The Floyd County school board has a wide range of plans for their COVID relief money, but the biggest plan is investing in “COVID-related loss of instructional time.”

Federal Programs Director Laura Timberlake explained that — with about $2 million from the first CARES Act, $7 million from the second and $20 million estimated to come from the American Rescue Plan Act — the school system will have almost $30 million to invest over the next few years.

About 20% of the ARP funds must go toward instruction, according to Superintendent Glenn White.

“This ties into summer school, after-school tutoring, education coaches and interventionists. All of those things are permissible under the budget,” he said.

The intervention programs would specifically target “at-risk” students, or students who are behind grade-level, board member Melinda Strickland said.

The school system is already planning on expanding their summer school program to include all grade levels. It will run from 8 a.m. to 1 p.m. Monday through Friday.

Education coaches and interventionists would be hired on about a 5-year basis, White said, and they’re looking at hiring a science and social studies coach for the system’s high schools and middle schools.

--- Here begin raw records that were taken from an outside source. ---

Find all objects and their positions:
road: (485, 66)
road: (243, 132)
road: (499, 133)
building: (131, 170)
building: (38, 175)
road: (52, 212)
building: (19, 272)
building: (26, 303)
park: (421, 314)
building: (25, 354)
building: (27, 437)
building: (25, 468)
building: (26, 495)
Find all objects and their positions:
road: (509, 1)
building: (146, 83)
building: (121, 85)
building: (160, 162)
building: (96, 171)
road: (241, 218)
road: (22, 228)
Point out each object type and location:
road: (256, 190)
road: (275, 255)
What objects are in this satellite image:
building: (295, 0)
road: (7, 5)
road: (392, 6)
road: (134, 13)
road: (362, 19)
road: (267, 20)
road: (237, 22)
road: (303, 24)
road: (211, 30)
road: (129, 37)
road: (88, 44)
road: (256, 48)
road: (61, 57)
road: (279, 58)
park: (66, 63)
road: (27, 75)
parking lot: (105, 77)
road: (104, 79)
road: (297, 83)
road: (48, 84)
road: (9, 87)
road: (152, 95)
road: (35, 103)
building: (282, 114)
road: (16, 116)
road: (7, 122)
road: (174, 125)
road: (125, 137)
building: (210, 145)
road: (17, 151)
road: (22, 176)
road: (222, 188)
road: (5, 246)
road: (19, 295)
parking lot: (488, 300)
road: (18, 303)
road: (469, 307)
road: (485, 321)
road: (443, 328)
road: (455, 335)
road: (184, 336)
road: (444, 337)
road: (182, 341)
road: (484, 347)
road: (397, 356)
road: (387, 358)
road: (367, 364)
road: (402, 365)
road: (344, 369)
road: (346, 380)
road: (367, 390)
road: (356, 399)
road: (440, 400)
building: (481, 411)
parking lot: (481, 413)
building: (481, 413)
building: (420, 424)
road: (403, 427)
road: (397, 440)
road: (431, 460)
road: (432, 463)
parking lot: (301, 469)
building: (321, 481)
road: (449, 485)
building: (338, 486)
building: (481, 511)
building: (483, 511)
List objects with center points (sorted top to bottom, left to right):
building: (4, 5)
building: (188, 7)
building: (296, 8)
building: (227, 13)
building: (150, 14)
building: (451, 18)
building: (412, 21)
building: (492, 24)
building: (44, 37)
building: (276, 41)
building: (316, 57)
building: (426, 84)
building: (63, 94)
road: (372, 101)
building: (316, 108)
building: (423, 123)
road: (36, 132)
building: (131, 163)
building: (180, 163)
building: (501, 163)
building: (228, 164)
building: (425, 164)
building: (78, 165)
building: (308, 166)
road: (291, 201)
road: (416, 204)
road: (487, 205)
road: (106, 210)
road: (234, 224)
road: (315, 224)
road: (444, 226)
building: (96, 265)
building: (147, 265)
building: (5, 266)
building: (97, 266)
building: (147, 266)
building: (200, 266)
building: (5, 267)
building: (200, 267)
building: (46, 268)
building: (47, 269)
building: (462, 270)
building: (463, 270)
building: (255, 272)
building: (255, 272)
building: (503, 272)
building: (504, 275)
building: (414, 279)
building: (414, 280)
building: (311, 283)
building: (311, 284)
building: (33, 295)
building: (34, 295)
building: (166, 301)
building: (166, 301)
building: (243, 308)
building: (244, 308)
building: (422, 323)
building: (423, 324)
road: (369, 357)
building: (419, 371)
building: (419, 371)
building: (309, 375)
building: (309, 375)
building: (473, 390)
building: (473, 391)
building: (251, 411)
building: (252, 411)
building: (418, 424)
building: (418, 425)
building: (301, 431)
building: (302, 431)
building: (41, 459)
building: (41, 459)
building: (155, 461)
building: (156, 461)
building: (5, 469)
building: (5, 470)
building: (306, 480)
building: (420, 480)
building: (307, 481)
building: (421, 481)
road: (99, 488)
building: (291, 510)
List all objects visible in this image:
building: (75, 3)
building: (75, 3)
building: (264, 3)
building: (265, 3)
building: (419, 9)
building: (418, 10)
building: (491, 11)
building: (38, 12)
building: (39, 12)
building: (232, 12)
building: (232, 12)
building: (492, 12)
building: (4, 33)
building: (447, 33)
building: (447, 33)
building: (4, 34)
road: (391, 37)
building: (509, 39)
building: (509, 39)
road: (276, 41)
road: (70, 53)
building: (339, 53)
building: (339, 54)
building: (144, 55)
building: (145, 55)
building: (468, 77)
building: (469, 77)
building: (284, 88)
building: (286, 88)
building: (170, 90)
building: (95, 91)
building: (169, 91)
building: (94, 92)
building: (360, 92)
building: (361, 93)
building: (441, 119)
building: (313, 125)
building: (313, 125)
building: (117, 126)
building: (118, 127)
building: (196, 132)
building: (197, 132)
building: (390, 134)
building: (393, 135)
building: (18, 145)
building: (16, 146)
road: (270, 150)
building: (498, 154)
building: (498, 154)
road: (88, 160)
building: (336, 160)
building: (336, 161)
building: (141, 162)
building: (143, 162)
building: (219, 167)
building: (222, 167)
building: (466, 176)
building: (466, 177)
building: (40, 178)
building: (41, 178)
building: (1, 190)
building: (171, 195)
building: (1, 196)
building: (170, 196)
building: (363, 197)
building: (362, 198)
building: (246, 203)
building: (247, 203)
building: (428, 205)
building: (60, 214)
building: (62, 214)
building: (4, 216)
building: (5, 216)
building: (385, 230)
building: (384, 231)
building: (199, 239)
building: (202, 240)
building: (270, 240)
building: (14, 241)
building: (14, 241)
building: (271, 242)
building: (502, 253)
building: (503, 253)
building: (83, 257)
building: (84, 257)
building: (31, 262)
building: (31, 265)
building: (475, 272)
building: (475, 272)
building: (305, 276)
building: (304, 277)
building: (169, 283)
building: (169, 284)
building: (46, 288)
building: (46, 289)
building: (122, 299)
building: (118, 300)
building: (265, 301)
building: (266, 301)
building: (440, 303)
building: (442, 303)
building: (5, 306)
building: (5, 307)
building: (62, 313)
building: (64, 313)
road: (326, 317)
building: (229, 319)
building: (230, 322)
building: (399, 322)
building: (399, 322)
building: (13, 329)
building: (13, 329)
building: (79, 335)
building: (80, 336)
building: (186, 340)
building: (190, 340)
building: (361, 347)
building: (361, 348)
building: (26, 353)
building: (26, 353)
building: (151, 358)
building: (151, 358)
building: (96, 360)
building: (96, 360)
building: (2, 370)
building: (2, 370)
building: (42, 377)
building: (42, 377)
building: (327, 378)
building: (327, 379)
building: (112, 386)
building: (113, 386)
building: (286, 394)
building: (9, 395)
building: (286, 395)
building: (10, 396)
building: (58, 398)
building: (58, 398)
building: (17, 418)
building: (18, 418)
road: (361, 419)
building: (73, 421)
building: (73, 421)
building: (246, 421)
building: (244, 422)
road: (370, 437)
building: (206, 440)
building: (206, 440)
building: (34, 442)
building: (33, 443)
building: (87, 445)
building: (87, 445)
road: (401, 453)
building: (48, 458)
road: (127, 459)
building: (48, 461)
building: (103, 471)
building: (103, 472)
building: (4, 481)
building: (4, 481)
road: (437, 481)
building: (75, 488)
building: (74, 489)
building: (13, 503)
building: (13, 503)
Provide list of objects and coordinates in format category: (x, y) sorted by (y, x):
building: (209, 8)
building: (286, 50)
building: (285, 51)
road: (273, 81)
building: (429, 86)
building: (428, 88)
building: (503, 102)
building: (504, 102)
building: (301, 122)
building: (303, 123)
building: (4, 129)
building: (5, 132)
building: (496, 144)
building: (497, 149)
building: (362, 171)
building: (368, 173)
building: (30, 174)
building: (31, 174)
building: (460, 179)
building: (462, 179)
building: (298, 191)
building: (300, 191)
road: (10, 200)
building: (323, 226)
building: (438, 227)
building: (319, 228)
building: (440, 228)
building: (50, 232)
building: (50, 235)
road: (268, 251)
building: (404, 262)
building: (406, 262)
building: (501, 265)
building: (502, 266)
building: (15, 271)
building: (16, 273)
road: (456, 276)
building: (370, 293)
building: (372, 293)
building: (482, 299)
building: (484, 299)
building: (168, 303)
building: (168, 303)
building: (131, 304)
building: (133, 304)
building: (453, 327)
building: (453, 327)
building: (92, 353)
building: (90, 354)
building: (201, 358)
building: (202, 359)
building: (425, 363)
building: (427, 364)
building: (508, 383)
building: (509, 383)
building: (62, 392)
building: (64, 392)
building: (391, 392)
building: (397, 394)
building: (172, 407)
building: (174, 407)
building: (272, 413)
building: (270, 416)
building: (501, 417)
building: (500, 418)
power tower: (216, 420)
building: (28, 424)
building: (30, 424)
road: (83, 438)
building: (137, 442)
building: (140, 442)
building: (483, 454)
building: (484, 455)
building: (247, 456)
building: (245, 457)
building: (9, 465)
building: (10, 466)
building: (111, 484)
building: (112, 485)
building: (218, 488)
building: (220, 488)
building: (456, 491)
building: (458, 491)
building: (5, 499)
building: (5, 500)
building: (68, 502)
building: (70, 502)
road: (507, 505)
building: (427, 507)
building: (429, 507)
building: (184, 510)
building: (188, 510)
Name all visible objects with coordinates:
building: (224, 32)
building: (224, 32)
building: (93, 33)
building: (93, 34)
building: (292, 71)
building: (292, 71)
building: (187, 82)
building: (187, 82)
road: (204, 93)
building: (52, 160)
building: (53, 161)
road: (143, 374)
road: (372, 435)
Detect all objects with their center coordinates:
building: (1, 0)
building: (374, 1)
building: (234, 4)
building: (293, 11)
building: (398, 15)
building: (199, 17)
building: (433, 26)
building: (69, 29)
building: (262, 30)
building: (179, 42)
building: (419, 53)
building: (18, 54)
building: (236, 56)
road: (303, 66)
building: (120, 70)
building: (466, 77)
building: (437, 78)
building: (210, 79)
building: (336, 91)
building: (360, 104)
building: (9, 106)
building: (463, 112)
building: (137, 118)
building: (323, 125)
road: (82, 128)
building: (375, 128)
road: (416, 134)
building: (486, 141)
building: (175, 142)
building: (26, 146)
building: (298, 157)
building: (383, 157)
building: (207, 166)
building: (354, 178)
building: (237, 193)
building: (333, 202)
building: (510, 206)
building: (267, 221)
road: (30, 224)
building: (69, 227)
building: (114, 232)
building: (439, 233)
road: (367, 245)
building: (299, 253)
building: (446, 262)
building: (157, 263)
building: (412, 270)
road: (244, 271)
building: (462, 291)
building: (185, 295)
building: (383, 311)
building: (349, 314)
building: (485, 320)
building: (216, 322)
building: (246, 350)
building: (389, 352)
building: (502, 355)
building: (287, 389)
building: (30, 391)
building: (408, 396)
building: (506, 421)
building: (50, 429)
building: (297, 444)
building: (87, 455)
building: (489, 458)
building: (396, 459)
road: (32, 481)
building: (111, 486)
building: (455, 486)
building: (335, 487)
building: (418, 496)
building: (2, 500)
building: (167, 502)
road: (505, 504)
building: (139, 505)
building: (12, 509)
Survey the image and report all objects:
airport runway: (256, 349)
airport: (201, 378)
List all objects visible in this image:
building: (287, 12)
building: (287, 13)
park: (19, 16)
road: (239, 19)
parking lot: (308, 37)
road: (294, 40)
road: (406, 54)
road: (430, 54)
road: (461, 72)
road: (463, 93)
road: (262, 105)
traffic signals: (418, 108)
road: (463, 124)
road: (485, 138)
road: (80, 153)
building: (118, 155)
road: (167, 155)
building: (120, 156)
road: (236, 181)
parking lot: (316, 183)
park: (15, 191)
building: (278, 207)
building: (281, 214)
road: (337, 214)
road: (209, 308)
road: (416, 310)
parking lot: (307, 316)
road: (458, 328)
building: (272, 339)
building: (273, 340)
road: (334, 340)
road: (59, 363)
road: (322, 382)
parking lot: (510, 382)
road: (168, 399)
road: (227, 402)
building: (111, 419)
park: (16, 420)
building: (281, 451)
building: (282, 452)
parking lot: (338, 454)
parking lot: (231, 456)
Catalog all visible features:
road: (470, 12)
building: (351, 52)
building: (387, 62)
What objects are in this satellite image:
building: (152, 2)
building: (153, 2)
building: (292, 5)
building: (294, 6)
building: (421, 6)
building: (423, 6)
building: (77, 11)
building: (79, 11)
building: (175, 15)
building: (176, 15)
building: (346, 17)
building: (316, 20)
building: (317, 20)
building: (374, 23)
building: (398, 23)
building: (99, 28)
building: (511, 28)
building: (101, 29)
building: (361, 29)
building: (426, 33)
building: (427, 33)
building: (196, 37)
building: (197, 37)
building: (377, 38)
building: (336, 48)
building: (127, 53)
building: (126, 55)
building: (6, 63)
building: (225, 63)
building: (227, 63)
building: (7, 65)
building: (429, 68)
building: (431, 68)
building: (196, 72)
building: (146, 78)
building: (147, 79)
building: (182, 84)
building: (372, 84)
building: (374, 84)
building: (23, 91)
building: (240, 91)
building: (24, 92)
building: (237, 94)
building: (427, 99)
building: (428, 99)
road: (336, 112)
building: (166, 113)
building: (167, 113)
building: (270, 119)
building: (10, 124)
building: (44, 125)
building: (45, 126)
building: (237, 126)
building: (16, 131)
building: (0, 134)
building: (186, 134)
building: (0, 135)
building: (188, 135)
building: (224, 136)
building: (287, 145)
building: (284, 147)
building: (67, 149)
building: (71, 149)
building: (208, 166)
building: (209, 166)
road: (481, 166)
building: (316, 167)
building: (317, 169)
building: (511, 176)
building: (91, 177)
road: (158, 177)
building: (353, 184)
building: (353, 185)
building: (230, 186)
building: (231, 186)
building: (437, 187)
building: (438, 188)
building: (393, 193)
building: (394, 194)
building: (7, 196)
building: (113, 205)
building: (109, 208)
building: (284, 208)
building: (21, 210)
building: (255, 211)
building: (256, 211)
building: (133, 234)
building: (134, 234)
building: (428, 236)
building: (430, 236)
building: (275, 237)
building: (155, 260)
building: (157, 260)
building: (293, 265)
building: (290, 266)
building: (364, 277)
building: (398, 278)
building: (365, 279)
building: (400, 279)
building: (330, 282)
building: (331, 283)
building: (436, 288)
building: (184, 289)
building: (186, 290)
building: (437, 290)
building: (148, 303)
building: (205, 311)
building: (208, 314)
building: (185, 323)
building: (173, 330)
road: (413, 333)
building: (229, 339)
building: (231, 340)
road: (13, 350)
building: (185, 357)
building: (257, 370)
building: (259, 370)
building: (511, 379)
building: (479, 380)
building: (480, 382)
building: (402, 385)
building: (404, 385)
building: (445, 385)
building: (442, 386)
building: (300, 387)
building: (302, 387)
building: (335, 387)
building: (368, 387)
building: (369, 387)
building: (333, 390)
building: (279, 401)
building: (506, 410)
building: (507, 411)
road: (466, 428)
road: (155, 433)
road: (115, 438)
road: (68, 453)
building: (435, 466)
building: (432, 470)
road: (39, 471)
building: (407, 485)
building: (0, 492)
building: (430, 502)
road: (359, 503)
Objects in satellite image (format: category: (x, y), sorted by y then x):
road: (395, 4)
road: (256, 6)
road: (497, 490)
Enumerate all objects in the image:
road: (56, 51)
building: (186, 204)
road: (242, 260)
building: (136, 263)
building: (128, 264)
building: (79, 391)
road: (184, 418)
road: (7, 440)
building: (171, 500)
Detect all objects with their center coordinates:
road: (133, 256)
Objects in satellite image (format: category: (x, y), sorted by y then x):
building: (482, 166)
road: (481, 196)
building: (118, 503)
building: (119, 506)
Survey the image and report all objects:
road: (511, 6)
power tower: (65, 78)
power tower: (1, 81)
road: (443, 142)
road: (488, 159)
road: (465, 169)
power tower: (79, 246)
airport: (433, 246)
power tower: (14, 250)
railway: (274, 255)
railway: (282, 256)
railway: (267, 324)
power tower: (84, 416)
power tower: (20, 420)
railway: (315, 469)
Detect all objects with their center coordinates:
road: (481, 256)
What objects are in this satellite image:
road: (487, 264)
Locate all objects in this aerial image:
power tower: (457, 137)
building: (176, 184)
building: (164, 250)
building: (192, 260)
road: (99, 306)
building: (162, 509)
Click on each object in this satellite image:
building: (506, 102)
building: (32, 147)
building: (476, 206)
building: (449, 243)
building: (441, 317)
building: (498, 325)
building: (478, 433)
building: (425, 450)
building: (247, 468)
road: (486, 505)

These positions are intended to assist both students and teachers in the classrooms and to help students catch up with the state standards.

The board is also looking at investing some of the funds into the fine arts programs across the school system.

Fine arts programs don’t really see as much investment as the sports programs in the system, White said.

“We’ve never made a commitment to those programs and after talking to the students at the high schools, they said they felt left out,” he said.

Under the proposed budget, about $125,000 would be spread out across the school system for art supplies; $200,000 would go towards high school band departments, $50,000 for other music programs and $25,000 for the theatre programs.

Other uses for the money will likely include replacing HVAC systems, roofs and other general maintenance.

The budget isn’t set in stone and could go through more changes before it’s sent to the state education department for final approval.